• _DATA PROVIDED_
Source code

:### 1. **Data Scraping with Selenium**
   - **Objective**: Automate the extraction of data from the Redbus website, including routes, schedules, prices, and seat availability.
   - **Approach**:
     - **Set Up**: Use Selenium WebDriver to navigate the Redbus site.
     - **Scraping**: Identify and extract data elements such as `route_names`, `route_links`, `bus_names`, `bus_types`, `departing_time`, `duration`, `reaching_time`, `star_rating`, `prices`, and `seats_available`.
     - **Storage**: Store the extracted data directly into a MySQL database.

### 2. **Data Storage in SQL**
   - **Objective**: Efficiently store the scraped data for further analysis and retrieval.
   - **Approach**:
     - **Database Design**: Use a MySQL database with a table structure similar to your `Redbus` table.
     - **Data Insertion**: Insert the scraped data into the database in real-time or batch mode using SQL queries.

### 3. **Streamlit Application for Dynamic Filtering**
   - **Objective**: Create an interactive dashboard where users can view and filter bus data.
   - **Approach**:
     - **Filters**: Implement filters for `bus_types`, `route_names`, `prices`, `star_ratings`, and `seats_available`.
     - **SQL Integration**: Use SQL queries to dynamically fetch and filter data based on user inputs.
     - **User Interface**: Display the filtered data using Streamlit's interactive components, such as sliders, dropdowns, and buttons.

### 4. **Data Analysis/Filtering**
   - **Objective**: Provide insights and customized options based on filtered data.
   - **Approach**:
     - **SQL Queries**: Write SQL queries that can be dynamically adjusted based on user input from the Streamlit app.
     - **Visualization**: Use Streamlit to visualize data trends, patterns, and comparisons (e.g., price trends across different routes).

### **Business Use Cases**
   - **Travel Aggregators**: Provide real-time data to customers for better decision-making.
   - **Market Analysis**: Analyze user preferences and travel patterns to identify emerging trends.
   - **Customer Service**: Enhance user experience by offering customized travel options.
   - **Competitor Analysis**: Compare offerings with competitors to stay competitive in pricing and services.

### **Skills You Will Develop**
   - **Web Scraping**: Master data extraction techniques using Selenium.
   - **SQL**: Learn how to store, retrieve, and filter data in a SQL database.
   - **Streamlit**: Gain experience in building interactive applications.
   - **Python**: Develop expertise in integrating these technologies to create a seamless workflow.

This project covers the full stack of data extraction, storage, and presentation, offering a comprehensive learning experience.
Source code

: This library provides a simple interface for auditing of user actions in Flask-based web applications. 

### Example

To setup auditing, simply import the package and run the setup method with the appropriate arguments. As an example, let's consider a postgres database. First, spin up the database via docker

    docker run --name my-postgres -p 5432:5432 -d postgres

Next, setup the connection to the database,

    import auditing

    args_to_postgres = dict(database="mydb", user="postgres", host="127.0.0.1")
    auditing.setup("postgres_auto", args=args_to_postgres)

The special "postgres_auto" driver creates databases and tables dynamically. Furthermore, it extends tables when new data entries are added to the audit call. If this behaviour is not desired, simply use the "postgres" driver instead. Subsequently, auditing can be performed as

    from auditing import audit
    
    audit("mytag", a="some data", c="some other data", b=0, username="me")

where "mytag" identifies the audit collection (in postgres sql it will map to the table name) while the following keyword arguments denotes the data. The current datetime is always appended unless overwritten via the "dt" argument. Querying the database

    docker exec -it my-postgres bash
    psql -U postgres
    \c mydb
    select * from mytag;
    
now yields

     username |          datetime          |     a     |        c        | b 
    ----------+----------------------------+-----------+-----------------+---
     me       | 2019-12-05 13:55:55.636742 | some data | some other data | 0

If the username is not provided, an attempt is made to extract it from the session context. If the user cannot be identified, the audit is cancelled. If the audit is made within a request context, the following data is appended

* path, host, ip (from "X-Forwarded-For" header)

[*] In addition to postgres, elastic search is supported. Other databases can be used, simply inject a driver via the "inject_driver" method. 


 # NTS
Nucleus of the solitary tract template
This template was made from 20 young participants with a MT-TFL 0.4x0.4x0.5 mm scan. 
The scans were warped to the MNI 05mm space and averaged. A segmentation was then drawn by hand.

• _ACTION ITEM_
The complete data above is to be written out again as it stands.

• _ANSWER SPACE_
Source code

:### 1. **Data Scraping with Selenium**
   - **Objective**: Automate the extraction of data from the Redbus website, including routes, schedules, prices, and seat availability.
   - **Approach**:
     - **Set Up**: Use Selenium WebDriver to navigate the Redbus site.
     - **Scraping**: Identify and extract data elements such as `route_names`, `route_links`, `bus_names`, `bus_types`, `departing_time`, `duration`, `reaching_time`, `star_rating`, `prices`, and `seats_available`.
     - **Storage**: Store the extracted data directly into a MySQL database.

### 2. **Data Storage in SQL**
   - **Objective**: Efficiently store the scraped data for further analysis and retrieval.
   - **Approach**:
     - **Database Design**: Use a MySQL database with a table structure similar to your `Redbus` table.
     - **Data Insertion**: Insert the scraped data into the database in real-time or batch mode using SQL queries.

### 3. **Streamlit Application for Dynamic Filtering**
   - **Objective**: Create an interactive dashboard where users can view and filter bus data.
   - **Approach**:
     - **Filters**: Implement filters for `bus_types`, `route_names`, `prices`, `star_ratings`, and `seats_available`.
     - **SQL Integration**: Use SQL queries to dynamically fetch and filter data based on user inputs.
     - **User Interface**: Display the filtered data using Streamlit's interactive components, such as sliders, dropdowns, and buttons.

### 4. **Data Analysis/Filtering**
   - **Objective**: Provide insights and customized options based on filtered data.
   - **Approach**:
     - **SQL Queries**: Write SQL queries that can be dynamically adjusted based on user input from the Streamlit app.
     - **Visualization**: Use Streamlit to visualize data trends, patterns, and comparisons (e.g., price trends across different routes).

### **Business Use Cases**
   - **Travel Aggregators**: Provide real-time data to customers for better decision-making.
   - **Market Analysis**: Analyze user preferences and travel patterns to identify emerging trends.
   - **Customer Service**: Enhance user experience by offering customized travel options.
   - **Competitor Analysis**: Compare offerings with competitors to stay competitive in pricing and services.

### **Skills You Will Develop**
   - **Web Scraping**: Master data extraction techniques using Selenium.
   - **SQL**: Learn how to store, retrieve, and filter data in a SQL database.
   - **Streamlit**: Gain experience in building interactive applications.
   - **Python**: Develop expertise in integrating these technologies to create a seamless workflow.

This project covers the full stack of data extraction, storage, and presentation, offering a comprehensive learning experience.
Source code

: This library provides a simple interface for auditing of user actions in Flask-based web applications. 

### Example

To setup auditing, simply import the package and run the setup method with the appropriate arguments. As an example, let's consider a postgres database. First, spin up the database via docker

    docker run --name my-postgres -p 5432:5432 -d postgres

Next, setup the connection to the database,

    import auditing

    args_to_postgres = dict(database="mydb", user="postgres", host="127.0.0.1")
    auditing.setup("postgres_auto", args=args_to_postgres)

The special "postgres_auto" driver creates databases and tables dynamically. Furthermore, it extends tables when new data entries are added to the audit call. If this behaviour is not desired, simply use the "postgres" driver instead. Subsequently, auditing can be performed as

    from auditing import audit
    
    audit("mytag", a="some data", c="some other data", b=0, username="me")

where "mytag" identifies the audit collection (in postgres sql it will map to the table name) while the following keyword arguments denotes the data. The current datetime is always appended unless overwritten via the "dt" argument. Querying the database

    docker exec -it my-postgres bash
    psql -U postgres
    \c mydb
    select * from mytag;
    
now yields

     username |          datetime          |     a     |        c        | b 
    ----------+----------------------------+-----------+-----------------+---
     me       | 2019-12-05 13:55:55.636742 | some data | some other data | 0

If the username is not provided, an attempt is made to extract it from the session context. If the user cannot be identified, the audit is cancelled. If the audit is made within a request context, the following data is appended

* path, host, ip (from "X-Forwarded-For" header)

[*] In addition to postgres, elastic search is supported. Other databases can be used, simply inject a driver via the "inject_driver" method. 


 # NTS
Nucleus of the solitary tract template
This template was made from 20 young participants with a MT-TFL 0.4x0.4x0.5 mm scan. 
The scans were warped to the MNI 05mm space and averaged. A segmentation was then drawn by hand.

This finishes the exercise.